5 Tips for Setting-Up your ADHD Child for Success in the New School Year
The start of a new school year offers parents of children with ADHD an opportunity to talk about strategies for school success. Here are 5 back to school tips that can help get the new school year off to a great start!
1. Collaborate with your child
When parents and children collaborate on ideas for improving school performance, children take responsibility for their choices and are more motivated to follow through.
2. Set up academic and behavioral goals
Discuss which behaviors were helpful and unhelpful last year in order to learn from past mistakes and focus on what works. Goal setting is the first step in the collaboration process. Parents can ask their children the following questions in order to clarify what they want and how they want to achieve their goals. For example:
Parent: What is your goal for this year?
Child: To get a higher grade in math.
Parent: What can help you reach those goals?
Child: I can ask for help when I am stuck, and I can do my math first.
Parent: How do you think I can help when you are stuck?
Child: You can help me get organized in the beginning, and check in.
Parent: How do you want me to react when you get off task?
Child: Just remind me of my goals and how great it would feel to succeed.
Goals could include:
- Getting out of the house on time
- Getting to sleep early
- Handing in assignments consistently
- Organizing the desk/school bag/room
- Exercising more
- Managing impulsive behavior
3. Translate goals into action items
Create checklists with your child to include the steps that need to be taken to achieve each goal. For example, make a checklist for what needs to be done in the morning to get out the door on time, how to get organized for the next day, and steps in the bedtime routine.
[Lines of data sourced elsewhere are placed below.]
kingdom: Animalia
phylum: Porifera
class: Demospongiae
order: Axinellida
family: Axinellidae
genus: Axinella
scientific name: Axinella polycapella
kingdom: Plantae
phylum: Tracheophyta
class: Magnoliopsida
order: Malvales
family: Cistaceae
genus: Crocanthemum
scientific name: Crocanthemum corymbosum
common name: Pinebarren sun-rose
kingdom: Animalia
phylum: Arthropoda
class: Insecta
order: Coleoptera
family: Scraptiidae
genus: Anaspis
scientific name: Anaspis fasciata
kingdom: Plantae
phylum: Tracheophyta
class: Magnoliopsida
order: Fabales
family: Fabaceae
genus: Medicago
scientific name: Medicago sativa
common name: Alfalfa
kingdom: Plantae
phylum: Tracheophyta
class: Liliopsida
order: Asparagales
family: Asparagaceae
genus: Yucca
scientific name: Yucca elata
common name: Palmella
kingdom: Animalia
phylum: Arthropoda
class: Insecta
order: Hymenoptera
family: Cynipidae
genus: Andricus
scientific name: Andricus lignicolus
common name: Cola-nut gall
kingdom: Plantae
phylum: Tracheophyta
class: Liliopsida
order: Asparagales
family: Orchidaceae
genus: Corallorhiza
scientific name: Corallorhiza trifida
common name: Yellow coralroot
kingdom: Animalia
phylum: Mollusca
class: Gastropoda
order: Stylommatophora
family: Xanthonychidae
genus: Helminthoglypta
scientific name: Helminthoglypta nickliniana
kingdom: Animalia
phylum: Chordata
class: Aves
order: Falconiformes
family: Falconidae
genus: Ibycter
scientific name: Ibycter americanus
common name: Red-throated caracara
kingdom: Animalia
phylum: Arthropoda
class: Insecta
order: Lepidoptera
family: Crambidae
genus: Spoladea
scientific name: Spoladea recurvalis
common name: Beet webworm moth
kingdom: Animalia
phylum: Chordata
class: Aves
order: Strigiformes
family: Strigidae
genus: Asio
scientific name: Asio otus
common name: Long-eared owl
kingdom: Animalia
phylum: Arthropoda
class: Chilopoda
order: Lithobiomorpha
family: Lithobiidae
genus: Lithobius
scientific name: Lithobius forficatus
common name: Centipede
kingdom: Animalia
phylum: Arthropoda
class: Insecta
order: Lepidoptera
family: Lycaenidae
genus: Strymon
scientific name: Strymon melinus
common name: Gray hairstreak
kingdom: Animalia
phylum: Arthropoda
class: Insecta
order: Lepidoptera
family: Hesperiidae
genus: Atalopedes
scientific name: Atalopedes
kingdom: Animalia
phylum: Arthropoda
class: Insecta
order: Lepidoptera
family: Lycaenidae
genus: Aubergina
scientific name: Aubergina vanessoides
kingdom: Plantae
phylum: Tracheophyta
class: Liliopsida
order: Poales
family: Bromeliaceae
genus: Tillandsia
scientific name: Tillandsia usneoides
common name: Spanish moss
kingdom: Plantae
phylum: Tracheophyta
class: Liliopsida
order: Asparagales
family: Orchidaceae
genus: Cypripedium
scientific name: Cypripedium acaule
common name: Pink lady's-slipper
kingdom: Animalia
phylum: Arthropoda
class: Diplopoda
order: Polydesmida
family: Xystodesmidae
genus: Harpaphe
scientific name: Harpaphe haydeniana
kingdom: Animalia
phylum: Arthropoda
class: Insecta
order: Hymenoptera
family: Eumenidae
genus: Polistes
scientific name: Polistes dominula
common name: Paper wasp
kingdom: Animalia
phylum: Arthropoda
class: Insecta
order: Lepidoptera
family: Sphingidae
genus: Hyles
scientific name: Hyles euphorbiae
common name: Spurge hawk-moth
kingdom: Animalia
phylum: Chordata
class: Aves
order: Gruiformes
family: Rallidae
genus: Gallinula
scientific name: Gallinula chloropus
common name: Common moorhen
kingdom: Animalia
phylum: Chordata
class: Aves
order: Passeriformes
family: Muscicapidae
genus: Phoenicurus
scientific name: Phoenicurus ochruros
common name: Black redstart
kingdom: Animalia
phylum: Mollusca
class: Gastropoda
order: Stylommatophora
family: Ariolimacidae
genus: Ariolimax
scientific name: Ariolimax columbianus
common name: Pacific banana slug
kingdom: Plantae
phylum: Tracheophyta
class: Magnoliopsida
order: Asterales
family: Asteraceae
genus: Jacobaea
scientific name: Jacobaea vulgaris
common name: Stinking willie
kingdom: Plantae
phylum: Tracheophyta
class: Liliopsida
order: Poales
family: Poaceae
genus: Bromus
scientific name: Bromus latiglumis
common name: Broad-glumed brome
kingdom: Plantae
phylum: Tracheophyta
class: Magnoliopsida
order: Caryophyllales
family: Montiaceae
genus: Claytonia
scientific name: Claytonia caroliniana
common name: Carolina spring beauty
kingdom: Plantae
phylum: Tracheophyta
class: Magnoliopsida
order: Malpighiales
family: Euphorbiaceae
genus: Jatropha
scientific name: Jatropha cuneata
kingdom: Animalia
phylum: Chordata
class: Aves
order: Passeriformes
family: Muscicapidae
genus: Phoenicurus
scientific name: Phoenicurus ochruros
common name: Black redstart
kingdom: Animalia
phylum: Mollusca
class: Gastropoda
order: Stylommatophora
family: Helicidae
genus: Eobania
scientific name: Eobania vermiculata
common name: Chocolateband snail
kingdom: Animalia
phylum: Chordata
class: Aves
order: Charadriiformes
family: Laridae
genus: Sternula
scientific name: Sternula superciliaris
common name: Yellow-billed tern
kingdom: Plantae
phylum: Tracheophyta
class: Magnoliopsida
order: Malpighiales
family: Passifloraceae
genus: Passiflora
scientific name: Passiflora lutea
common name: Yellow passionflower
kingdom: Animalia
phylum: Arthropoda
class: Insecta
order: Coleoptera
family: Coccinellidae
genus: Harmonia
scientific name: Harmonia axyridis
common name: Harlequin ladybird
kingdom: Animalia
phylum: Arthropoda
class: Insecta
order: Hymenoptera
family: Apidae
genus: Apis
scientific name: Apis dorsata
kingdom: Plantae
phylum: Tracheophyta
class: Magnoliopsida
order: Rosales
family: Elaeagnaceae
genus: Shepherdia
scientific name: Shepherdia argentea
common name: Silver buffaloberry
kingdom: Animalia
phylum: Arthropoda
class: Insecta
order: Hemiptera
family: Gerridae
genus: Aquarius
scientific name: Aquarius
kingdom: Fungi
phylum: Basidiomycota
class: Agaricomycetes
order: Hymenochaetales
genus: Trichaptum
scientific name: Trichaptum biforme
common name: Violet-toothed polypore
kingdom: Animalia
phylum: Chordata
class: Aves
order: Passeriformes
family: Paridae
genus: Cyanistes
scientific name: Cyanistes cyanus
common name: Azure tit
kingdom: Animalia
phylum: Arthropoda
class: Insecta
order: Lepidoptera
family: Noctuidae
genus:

4. Structure a homework routine.
The following questions can help you set up a specific homework routine with your child:
- Where do you focus best when you study?
- What can help you stay focused? (food, music, changing position, visual reminders)
- How long of a break do you need after school and before starting homework?
- How will you check your work – alone or with a parent?
- Where will you put your completed work?
5. Plan how to handle distractions
ADHD children are distracted by both internal and external stimuli. Internal distractions include day dreaming (e.g. while getting dressed, doing homework, in the bath) and negative thoughts. External distractions may include screens, and noises coming from both inside and outside the house Brainstorm strategies for avoiding distractions and maintaining focus, such as writing down thoughts in a “My Thoughts” notebook , shutting down all devices, or using music as background noise to minimize distractibility .
Schedule specified “screen-time” (video, TV, etc.) to help reduce distractions. The American Academy of Pediatrics (AAP) long-standing recommendation has been that kids’ screen-time entertainment be limited to less than one (or maximum two!) hours per day. In addition to scheduling specified screen-time, schedule screen-free times. Suggestions for screen-free times include during meals, in the mornings before school, and one hour before bedtime.